Foi há dez anos que Maria Luís Albuquerque, então ministra do governo de Passos Coelho (PSD/CDS), afirmou que “é honesto dizer aos portugueses que vai ser preciso fazer alguma coisa sobre as pensões para garantir a sustentabilidade da Segurança Social”. E concretizava: “E essa alguma coisa pode passar, se for essa a opção, por alguma redução mesmo nos atuais pensionistas”. Estávamos em maio de 2015 e meses depois os eleitores escolheram outra opção, dando uma maioria parlamentar à esquerda apesar de a AD de então, chamada PàF, ter sido a coligação mais votada. Nos anos seguintes as pensões não foram cortadas e recuperaram poder de compra.
Dez anos depois, Maria Luís Albuquerque foi indicada pelo governo da AD para comissária europeia e tem a pasta responsável pelos Serviços Financeiros e pela União da Poupança e dos Investimentos. Foi nessa qualidade que interveio na semana passada num dos encontros do poderoso lóbi da indústria financeira Eurofi, que junta os maiores bancos, seguradoras, auditoras e fundos do mundo, incluindo a Goldman Sachs, JP Morgan, Blackrock, mas também a Google, Amazon e as principais infraestruturas bolsistas. A organização reúne duas vezes por ano, à margem dos encontros informais do Ecofin, onde têm assento os ministros da Economia e Finanças dos países da UE. As reuniões são fechadas aos jornalistas mas os responsáveis públicos divulgam a sua intervenção nos respetivos sites institucionais.
No seu discurso, Maria Luís Albuquerque começou por dizer que os membros do Eurofi e a atual Comissão Europeia têm objetivos comuns e prometeu em seguida facilitar a aplicação das poupanças dos europeus na bolsa através de incentivos fiscais, lembrando que os europeus “estão entre os maiores aforradores do mundo”, mas têm mais de 10 biliões de euros “a repousar em depósitos de baixo rendimento” em vez de colocados no capital das empresas.

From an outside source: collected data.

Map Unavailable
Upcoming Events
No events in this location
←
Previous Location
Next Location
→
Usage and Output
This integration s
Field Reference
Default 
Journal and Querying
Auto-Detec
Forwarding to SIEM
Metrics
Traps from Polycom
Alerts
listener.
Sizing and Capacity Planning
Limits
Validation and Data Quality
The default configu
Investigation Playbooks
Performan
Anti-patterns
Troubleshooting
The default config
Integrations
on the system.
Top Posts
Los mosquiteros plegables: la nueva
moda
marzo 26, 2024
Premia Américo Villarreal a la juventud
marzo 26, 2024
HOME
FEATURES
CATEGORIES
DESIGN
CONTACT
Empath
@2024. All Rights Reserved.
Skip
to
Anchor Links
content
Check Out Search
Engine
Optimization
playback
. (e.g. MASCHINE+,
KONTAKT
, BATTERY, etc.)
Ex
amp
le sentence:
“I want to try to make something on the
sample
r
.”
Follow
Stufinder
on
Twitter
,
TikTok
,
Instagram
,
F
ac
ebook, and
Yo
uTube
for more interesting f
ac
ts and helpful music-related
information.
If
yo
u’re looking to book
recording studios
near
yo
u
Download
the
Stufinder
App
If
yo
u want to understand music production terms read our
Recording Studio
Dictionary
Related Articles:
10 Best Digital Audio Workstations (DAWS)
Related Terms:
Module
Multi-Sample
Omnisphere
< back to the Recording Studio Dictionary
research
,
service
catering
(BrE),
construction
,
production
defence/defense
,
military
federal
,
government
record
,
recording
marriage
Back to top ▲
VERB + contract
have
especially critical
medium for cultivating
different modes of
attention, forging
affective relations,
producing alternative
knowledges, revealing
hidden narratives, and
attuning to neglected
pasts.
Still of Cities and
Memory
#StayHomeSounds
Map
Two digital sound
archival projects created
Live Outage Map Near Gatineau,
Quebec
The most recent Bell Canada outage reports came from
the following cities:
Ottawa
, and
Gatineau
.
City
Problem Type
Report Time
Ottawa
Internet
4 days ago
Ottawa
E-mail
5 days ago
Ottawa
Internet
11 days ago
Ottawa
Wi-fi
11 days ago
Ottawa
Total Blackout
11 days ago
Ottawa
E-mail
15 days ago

E entre as empresas onde a comissária quer ver entrar dinheiro dos aforradores está a indústria de armamento, agora acrescentada por Bruxelas com prioridade acrescida às áreas da transição climática e digital. E é aqui que entram, no plano de Albuquerque, as pensões dos reformados europeus. “Apresentaremos uma recomendação para promover a inscrição automática nos regimes de pensões profissionais e procederemos à revisão das nossas leis em vigor em matéria de pensões, a fim de as tornar mais atraentes e eficientes” para os mercados financeiros, prometeu Albuquerque.
Em seguida, apontou o setor da defesa como uma “prioridade óbvia”, como sublinhado no plano “Rearmar a Europa”, para defender que “temos de desbloquear o acesso ao financiamento privado para estas empresas, e os bancos e os investidores institucionais devem também considerar a possibilidade de investir no sector da defesa”.
Esse investimento na indústria do armamento passa também pelo dinheiro dos pensionistas, apontou Albuquerque, dando como exemplo os fundos de pensões dos Países Baixos que começam a ser atraídos pela rentabilidade acionista dessas empresas. Outros exemplos desta mudança de atitude elencados pela comissária foram o debate entre alguns partidos noruegueses para permitir que o fundo soberano das receitas do petróleo possa vir também a investir em armas ou a criação do primeiro fundo de índices cotados (ETF) cujo valor transacionado segue o da evolução do setor de defesa europeu.
“A realidade atual é que a defesa é um bem público fundamental - hoje mais do que nunca. E há uma clara motivação económica para investir na defesa, investir na nossa segurança coletiva”, prosseguiu Maria Luís Albuquerque, garantindo que “o quadro de financiamento sustentável da UE é totalmente coerente com os esforços da UE para melhorar o acesso da indústria da defesa ao financiamento e ao investimento”.